In the final image of Melanie Hamrick’s Instagram carousel for Jagger’s 82nd birthday, the father-son duo sit side by side, both wearing blue sweaters, bunny ears, and open-mouthed grins. There’s fruit on the table. The lighting is soft. It looks like a quiet family moment — the kind that usually stays offline.
That restraint isn’t accidental. Hamrick, a retired ballerina and Jagger’s longtime partner, has been vocal about protecting their son’s privacy. “Family is so personal, and it’s a bubble,” she told Us Weekly in May. “It’s nice to share things, but… there needs to be a mystery.” She compared it to ballet — something sacred, best appreciated with a little distance.

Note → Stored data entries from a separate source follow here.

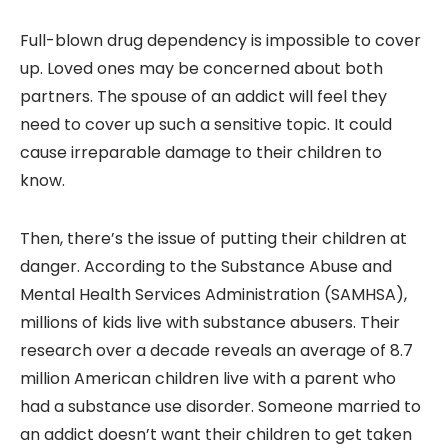
Full-blown drug dependency is impossible to cover
up. Loved ones may be concerned about both
partners. The spouse of an addict will feel they
need to cover up such a sensitive topic. It could
cause irreparable damage to their children to
know.
Then, there’s the issue of putting their children at
danger. According to the Substance Abuse and
Mental Health Services Administration (SAMHSA),
millions of kids live with substance abusers. Their
research over a decade reveals an average of 8.7
million American children live with a parent who
had a substance use disorder. Someone married to
an addict doesn’t want their children to get taken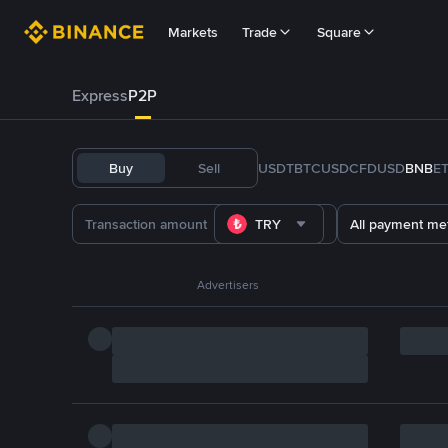
Markets
Trade
Square
Express
P2P
Buy
Sell
USDT
BTC
USDC
FDUSD
BNB
E
TRY
All payment me
Advertisers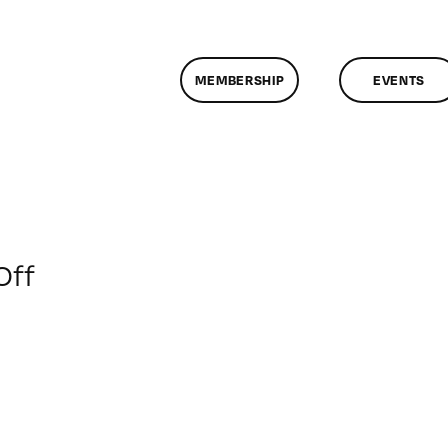
MEMBERSHIP
EVENTS
on
Off
ClassMtg
–
JAVA
–
2/9/2014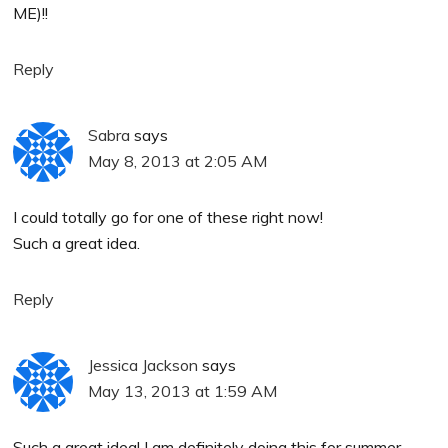
ME)!!
Reply
Sabra
says
May 8, 2013 at 2:05 AM
I could totally go for one of these right now!
Such a great idea.
Reply
Jessica Jackson
says
May 13, 2013 at 1:59 AM
Such a great idea! I am definitely doing this for summer.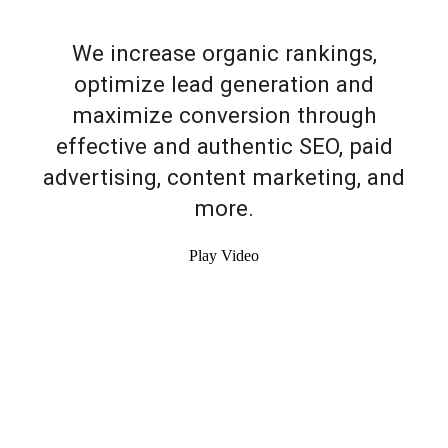
We increase organic rankings,
optimize lead generation and
maximize conversion through
effective and authentic SEO, paid
advertising, content marketing, and
more.
Play Video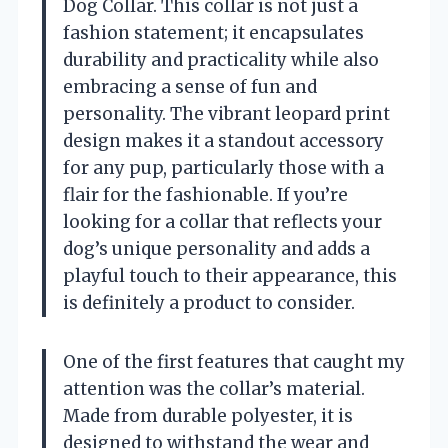
Dog Collar. This collar is not just a
fashion statement; it encapsulates
durability and practicality while also
embracing a sense of fun and
personality. The vibrant leopard print
design makes it a standout accessory
for any pup, particularly those with a
flair for the fashionable. If you’re
looking for a collar that reflects your
dog’s unique personality and adds a
playful touch to their appearance, this
is definitely a product to consider.
One of the first features that caught my
attention was the collar’s material.
Made from durable polyester, it is
designed to withstand the wear and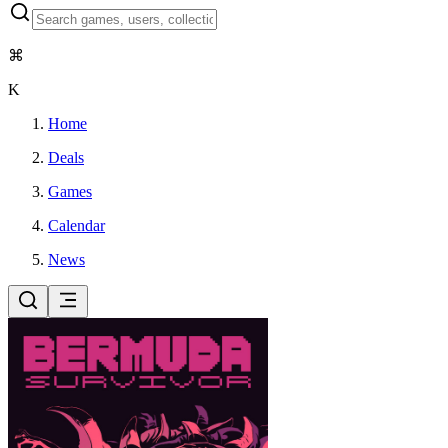
⌘
K
Home
Deals
Games
Calendar
News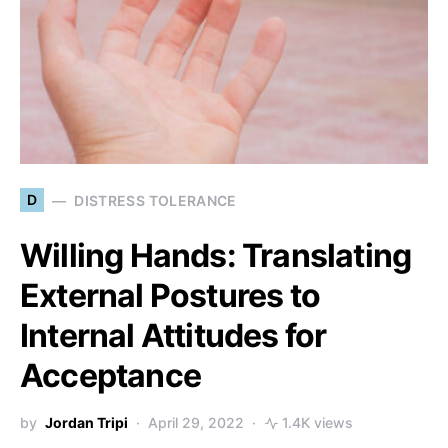
D
DISTRESS TOLERANCE
Willing Hands: Translating
External Postures to
Internal Attitudes for
Acceptance
by
Jordan Tripi
April 29, 2022
1.4K views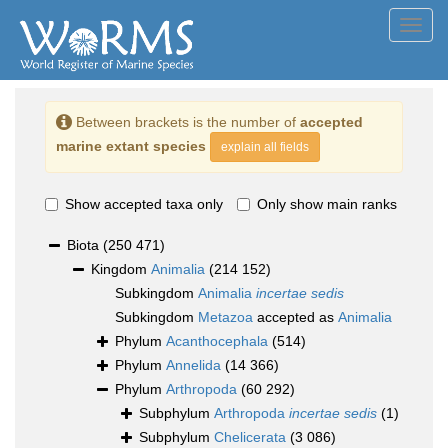
Toggl
navig
Between brackets is the number of
accepted
marine extant species
explain all fields
Show accepted taxa only
Only show main ranks
Biota
(250 471)
Kingdom
Animalia
(214 152)
Subkingdom
Animalia
incertae sedis
Subkingdom
Metazoa
accepted as
Animalia
Phylum
Acanthocephala
(514)
Phylum
Annelida
(14 366)
Phylum
Arthropoda
(60 292)
Subphylum
Arthropoda
incertae sedis
(1)
Subphylum
Chelicerata
(3 086)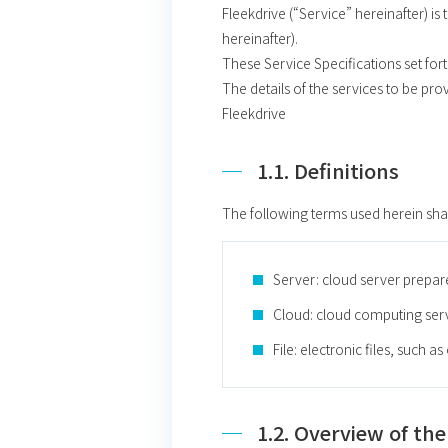
Fleekdrive (“Service” hereinafter) i
hereinafter).
These Service Specifications set fort
The details of the services to be pro
Fleekdrive
1.1. Definitions
The following terms used herein sha
Server: cloud server prepa
Cloud: cloud computing ser
File: electronic files, such a
1.2. Overview of the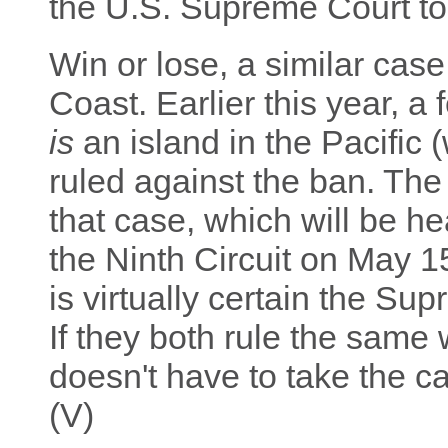
the U.S. Supreme Court to 
Win or lose, a similar cas
Coast. Earlier this year, a
is
an island in the Pacific (
ruled against the ban. Th
that case, which will be h
the Ninth Circuit on May 15.
is virtually certain the Su
If they both rule the same
doesn't have to take the c
(V)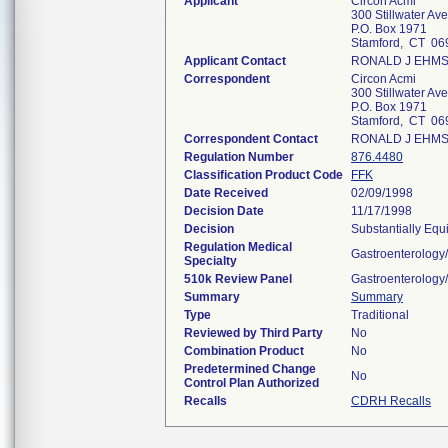
Applicant
Circon Acmi
300 Stillwater Ave
P.O. Box 1971
Stamford, CT 06
Applicant Contact
RONALD J EHM
Correspondent
Circon Acmi
300 Stillwater Ave
P.O. Box 1971
Stamford, CT 06
Correspondent Contact
RONALD J EHM
Regulation Number
876.4480
Classification Product Code
FFK
Date Received
02/09/1998
Decision Date
11/17/1998
Decision
Substantially Equ
Regulation Medical
Gastroenterology
Specialty
510k Review Panel
Gastroenterology
Summary
Summary
Type
Traditional
Reviewed by Third Party
No
Combination Product
No
Predetermined Change
No
Control Plan Authorized
Recalls
CDRH Recalls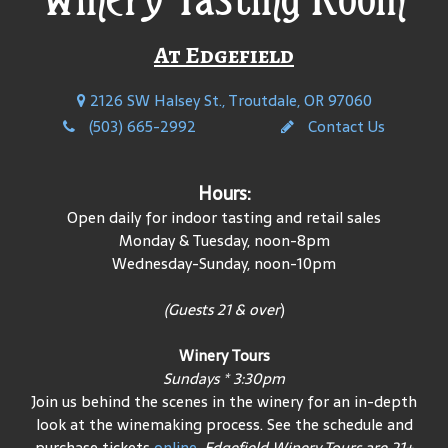
At Edgefield
2126 SW Halsey St., Troutdale, OR 97060
(503) 665-2992
Contact Us
Hours:
Open daily for indoor tasting and retail sales
Monday & Tuesday, noon-8pm
Wednesday-Sunday, noon-10pm
(Guests 21 & over
)
Winery Tours
Sundays * 3:30pm
Join us behind the scenes in the winery for an in-depth
look at the winemaking process. See the schedule and
purchase tickets
online
.
Edgefield Winery Tours are 21+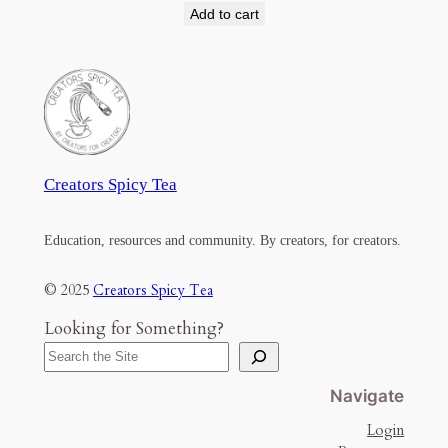
Add to cart
Creators Spicy Tea
Education, resources and community. By creators, for creators.
© 2025
Creators Spicy Tea
Looking for Something?
Navigate
Login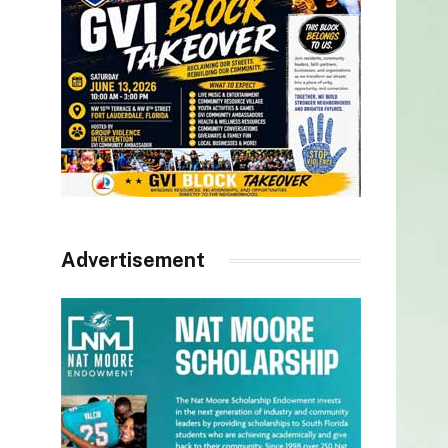
Advertisement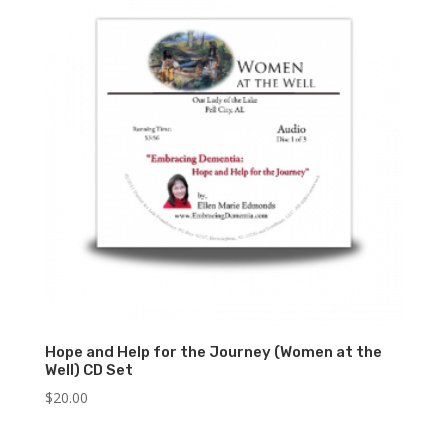
Hope and Help for the Journey (Women at the
Well) CD Set
$
20.00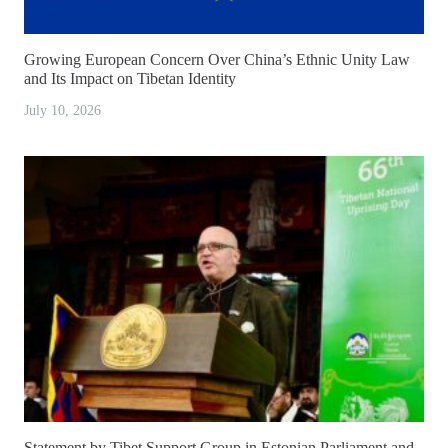
Growing European Concern Over China’s Ethnic Unity Law
and Its Impact on Tibetan Identity
July 10, 2026
Statement by Tibet Support Group in Estonian Parliament and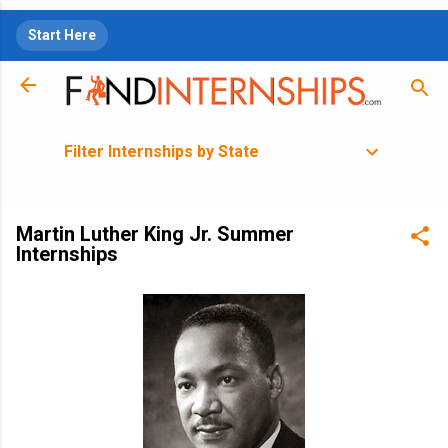
Skip to main content
Start Here
Filter Internships by State
Martin Luther King Jr. Summer
Internships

That protectiveness became painfully necessary just over a year ago, when Hamrick had to publicly call out Instagram for failing to remove a fake account impersonating their son. “My seven-year-old son does not have an account,” she wrote at the time, calling the situation ‘completely disgusting’ and urging the platform to do better. The account was eventually taken down — but not before it crossed an already blurry line.
The couple’s approach stands out. Their son, born in 2016, rarely appears in public. Jagger, meanwhile, is a father of eight and a grandfather many times over. Earlier this year, his daughter Georgia May Jagger made headlines for modeling in a Zara campaign with her own infant son, Dean — already a cherub-faced breakout at just five months old. In this family, some kids end up in ad campaigns. Others wear bunny ears at breakfast. The point is: no one’s being pushed.
That boundary-setting has extended to other decisions, too. Jagger made waves last year when he confirmed he plans to leave the bulk of his reported $500 million fortune to charity, not his children. “The children don’t need $500 million to live well. Come on,” he told The Wall Street Journal, sparking backlash — and some admiration — online.
People will keep debating the money. But the birthday post with Deveraux speaks for itself. No stage, no statement, no spectacle. Just a dad showing up, with bunny ears and breakfast and zero need for approval.